▶ [JOB ITEM A]: Rewrite the entries from the first line up to and including the line with "posuere sapien volutpat." as a Markdown table with the columns Row and Line, skipping blank lines.

▶ [SELECTED EXCERPT]:
---------------

WCAG 2.2, explained in plain English
WCAG 2.2 is the current international standard for web accessibility, published in October 2023. This guide covers what it is, the nine success criteria it added, the one it removed, who has to comply and the practical first steps, without the standards-committee jargon.
Everything that matters about WCAG 2.2
What WCAG 2.2 is
The Web Content Accessibility Guidelines (WCAG) are the international rulebook for making websites usable by people with disabilities: blind and partially sighted users, deaf users, people who cannot use a mouse, and people with cognitive differences. They are written by the W3C, the body that maintains web standards, and version 2.2 became the official recommendation on 5 October 2023, replacing WCAG 2.1.
The guidelines are organised into testable "success criteria" at three levels: A (the floor), AA (the recognised benchmark) and AAA (the stretch tier). When a law, contract or tender asks for accessibility, it almost always means conformance at level AA. WCAG 2.2 contains 86 success criteria in total; a site conforms at AA by passing every A and AA criterion.

---------------

▶ [JOB ITEM B]:
Answer these questions about the WCAG 2.2 guide:
(i) On what date did version 2.2 become the official recommendation?
(ii) How many success criteria does WCAG 2.2 contain in total?
(iii) How many success criteria did WCAG 2.2 add?

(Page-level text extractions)
---------------

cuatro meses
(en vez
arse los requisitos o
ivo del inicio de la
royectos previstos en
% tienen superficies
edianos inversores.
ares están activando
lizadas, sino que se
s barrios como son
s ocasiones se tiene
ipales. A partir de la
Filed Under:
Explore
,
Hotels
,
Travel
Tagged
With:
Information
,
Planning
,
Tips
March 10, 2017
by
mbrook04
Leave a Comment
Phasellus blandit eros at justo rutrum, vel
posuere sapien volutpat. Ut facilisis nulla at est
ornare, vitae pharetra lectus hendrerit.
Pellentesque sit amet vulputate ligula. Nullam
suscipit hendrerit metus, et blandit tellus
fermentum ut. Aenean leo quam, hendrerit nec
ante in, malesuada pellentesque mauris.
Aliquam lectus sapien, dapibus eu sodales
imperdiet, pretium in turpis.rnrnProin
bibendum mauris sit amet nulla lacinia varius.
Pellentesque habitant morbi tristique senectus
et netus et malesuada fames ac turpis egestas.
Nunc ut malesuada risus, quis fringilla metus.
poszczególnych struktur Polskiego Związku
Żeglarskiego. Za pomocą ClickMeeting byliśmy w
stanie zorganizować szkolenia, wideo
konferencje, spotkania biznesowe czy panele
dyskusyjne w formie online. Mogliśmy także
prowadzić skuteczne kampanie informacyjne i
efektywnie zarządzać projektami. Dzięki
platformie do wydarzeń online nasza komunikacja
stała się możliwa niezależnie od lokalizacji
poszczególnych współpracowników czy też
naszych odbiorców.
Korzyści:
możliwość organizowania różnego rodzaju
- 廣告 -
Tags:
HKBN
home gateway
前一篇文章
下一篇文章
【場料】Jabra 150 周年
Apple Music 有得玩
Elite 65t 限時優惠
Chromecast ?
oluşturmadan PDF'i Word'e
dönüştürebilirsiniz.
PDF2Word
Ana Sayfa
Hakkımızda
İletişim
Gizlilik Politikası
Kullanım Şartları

---------------

▶ [RESPONSE BOX A]:
| Row | Line |
|---|---|
| 1 | cuatro meses |
| 2 | (en vez |
| 3 | arse los requisitos o |
| 4 | ivo del inicio de la |
| 5 | royectos previstos en |
| 6 | % tienen superficies |
| 7 | edianos inversores. |
| 8 | ares están activando |
| 9 | lizadas, sino que se |
| 10 | s barrios como son |
| 11 | s ocasiones se tiene |
| 12 | ipales. A partir de la |
| 13 | Filed Under: |
| 14 | Explore |
| 15 | , |
| 16 | Hotels |
| 17 | , |
| 18 | Travel |
| 19 | Tagged |
| 20 | With: |
| 21 | Information |
| 22 | , |
| 23 | Planning |
| 24 | , |
| 25 | Tips |
| 26 | March 10, 2017 |
| 27 | by |
| 28 | mbrook04 |
| 29 | Leave a Comment |
| 30 | Phasellus blandit eros at justo rutrum, vel |
| 31 | posuere sapien volutpat. Ut facilisis nulla at est |

▶ [RESPONSE BOX B]:
(i) 5 October 2023
(ii) 86
(iii) Nine